■ **TASK DESCRIPTION**
Render the text of all the items below as a Markdown table with the columns "Row" and "Line," giving each line its own numbered row and leaving out blank lines. Omit the pictures from the answer.

■ **DATA FOR PROCESSING**
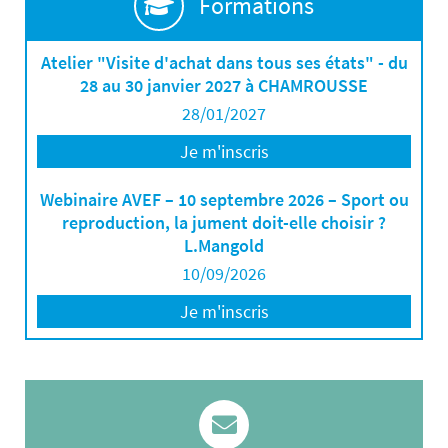
Formations
Atelier "Visite d'achat dans tous ses états" - du
28 au 30 janvier 2027 à CHAMROUSSE
28/01/2027
Je m'inscris
Webinaire AVEF – 10 septembre 2026 – Sport ou
reproduction, la jument doit-elle choisir ?
L.Mangold
10/09/2026
Je m'inscris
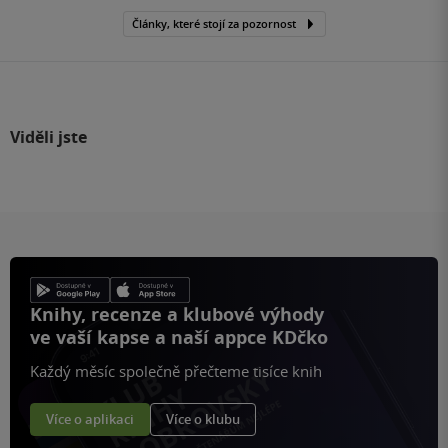
Články, které stojí za pozornost
Viděli jste
Knihy, recenze a klubové výhody
ve vaší kapse a naší appce KDčko
Každý měsíc společně přečteme tisíce knih
Více o aplikaci
Více o klubu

■ **SOLUTION TO THE EXERCISE**
| Row | Line |
|---|---|
| 1 | Formations |
| 2 | Atelier "Visite d'achat dans tous ses états" - du |
| 3 | 28 au 30 janvier 2027 à CHAMROUSSE |
| 4 | 28/01/2027 |
| 5 | Je m'inscris |
| 6 | Webinaire AVEF – 10 septembre 2026 – Sport ou |
| 7 | reproduction, la jument doit-elle choisir ? |
| 8 | L.Mangold |
| 9 | 10/09/2026 |
| 10 | Je m'inscris |
| 11 | Články, které stojí za pozornost |
| 12 | Viděli jste |
| 13 | Knihy, recenze a klubové výhody |
| 14 | ve vaší kapse a naší appce KDčko |
| 15 | Každý měsíc společně přečteme tisíce knih |
| 16 | Více o aplikaci |
| 17 | Více o klubu |